* _Provided material_:
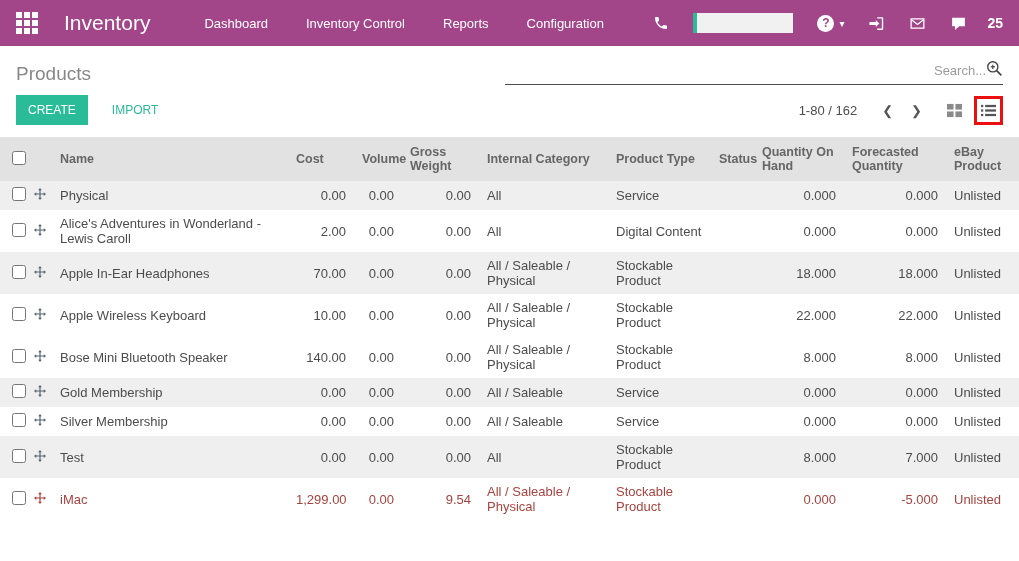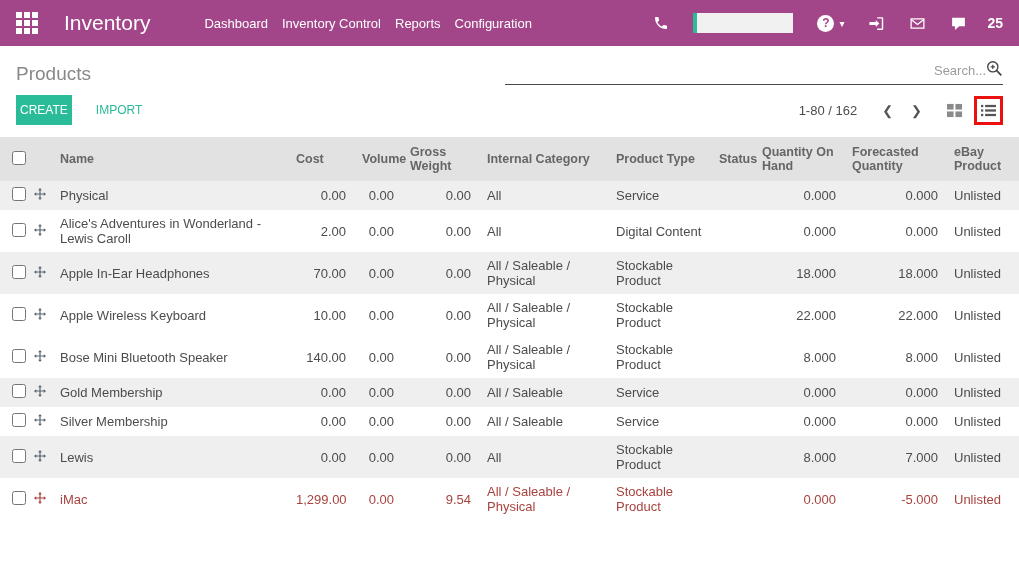--- a/index.html
+++ b/index.html
@@ -6,21 +6,21 @@
   html,body { width:1019px; height:561px; overflow:hidden; background:#fff;
     font-family:"Liberation Sans", sans-serif; }
 
   
   .navbar { height:46px; background:var(--header_bg,#a24689); display:flex;
     align-items:center; padding:0 16px; color:#fff; }
   .apps-grid { display:grid; grid-template-columns:repeat(3,6px); grid-template-rows:repeat(3,6px);
     gap:2px; margin-right:26px; cursor:pointer; }
   .apps-grid span { background:#fff; width:6px; height:6px; display:block; }
   .brand { font-size:21px; font-weight:400; margin-right:54px; cursor:pointer; }
-  .nav-links { display:flex; gap:14px; font-size:13px; }
+  .nav-links { display:flex; gap:38px; font-size:13px; }
   .nav-links a { color:#fff; text-decoration:none; cursor:pointer; }
   .nav-spacer { flex:1; }
   .nav-right { display:flex; align-items:center; gap:24px; }
   .icon-btn { display:flex; align-items:center; cursor:pointer; }
   .user-box { width:100px; height:20px; background:#f1f1f1; border-left:4px solid var(--accent,#2abb98); }
   .help-circle { width:17px; height:17px; border-radius:50%; background:#fff;
     color:var(--header_bg,#a24689); font-size:12px; font-weight:bold; display:flex;
     align-items:center; justify-content:center; }
   .caret { font-size:10px; margin-left:5px; color:#fff; }
   .badge-count { font-size:14px; color:#fff; margin-left:20px;font-weight:bold; }
@@ -28,21 +28,21 @@
   
   .cp { padding:0 16px; }
   .cp-top { display:flex; justify-content:space-between; align-items:flex-end; margin-top:14px; }
   .page-title { font-size:19px; color:#888; }
   .search-box { width:498px; display:flex; align-items:center; border-bottom:1px solid #4a4a4a; padding-bottom:3px; }
   .search-box input { flex:1; border:none; outline:none; font-size:13px; color:#444;
     font-family:"Liberation Sans",sans-serif;text-align:right; }
   .search-box input::placeholder { color:#9b9b9b; }
   .cp-bottom { display:flex; align-items:center; margin-top:10px; margin-bottom:12px; }
   .btn-create { background:var(--accent,#2abb98); color:#fff; border:none; font-size:12px;
-    padding:8px 4px; cursor:pointer; font-family:"Liberation Sans",sans-serif; }
+    padding:8px 12px; cursor:pointer; font-family:"Liberation Sans",sans-serif; }
   .link-import { color:var(--accent,#2abb98); font-size:12px; margin-left:24px; cursor:pointer;
     text-decoration:none; }
   .cp-spacer { flex:1; }
   .pager-text { font-size:13px; color:#4c4c4c; margin-right:16px; }
   .pager-arrow { font-size:13px; color:#555; background:none; border:none; cursor:pointer;
     padding:2px 9px; font-family:"Liberation Sans",sans-serif; }
   .view-btn { background:none; border:none; cursor:pointer; display:flex; align-items:center;
     padding:2px; margin-left:14px; }
   .view-btn.annotated { border:3px solid var(--annotation,#ec0f0f); padding:4px; margin-left:10px; }
 
@@ -325,21 +325,21 @@
     <td class="num">0.000</td>
     <td>Unlisted</td>
   </tr>
       <tr class="stripe">
     <td class="c-sel-cell"><input type="checkbox" style=""></td>
     <td class="c-handle-cell">
       <svg viewBox="0 0 16 16" width="12" height="12">
             <path fill="currentColor" d="M8 0 L10.5 3 H8.8 V7.2 H13 V5.5 L16 8 L13 10.5 V8.8 H8.8 V13 H10.5 L8 16 L5.5 13 H7.2 V8.8 H3 V10.5 L0 8 L3 5.5 V7.2 H7.2 V3 H5.5 Z"></path>
           </svg>
     </td>
-    <td>Lewis</td>
+    <td>Test</td>
     <td class="num">0.00</td>
     <td class="num">0.00</td>
     <td class="num">0.00</td>
     <td>All</td>
     <td>Stockable Product</td>
     <td></td>
     <td class="num">8.000</td>
     <td class="num">7.000</td>
     <td>Unlisted</td>
   </tr>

* _Brief_:
Make an exact copy of the lines from the top of the material through the line with "background:#fff; width:6px; height:6px;", pictures excluded.

* _Written solution_:
--- a/index.html
+++ b/index.html
@@ -6,21 +6,21 @@
   html,body { width:1019px; height:561px; overflow:hidden; background:#fff;
     font-family:"Liberation Sans", sans-serif; }
 
   
   .navbar { height:46px; background:var(--header_bg,#a24689); display:flex;
     align-items:center; padding:0 16px; color:#fff; }
   .apps-grid { display:grid; grid-template-columns:repeat(3,6px); grid-template-rows:repeat(3,6px);
     gap:2px; margin-right:26px; cursor:pointer; }
   .apps-grid span { background:#fff; width:6px; height:6px; display:block; }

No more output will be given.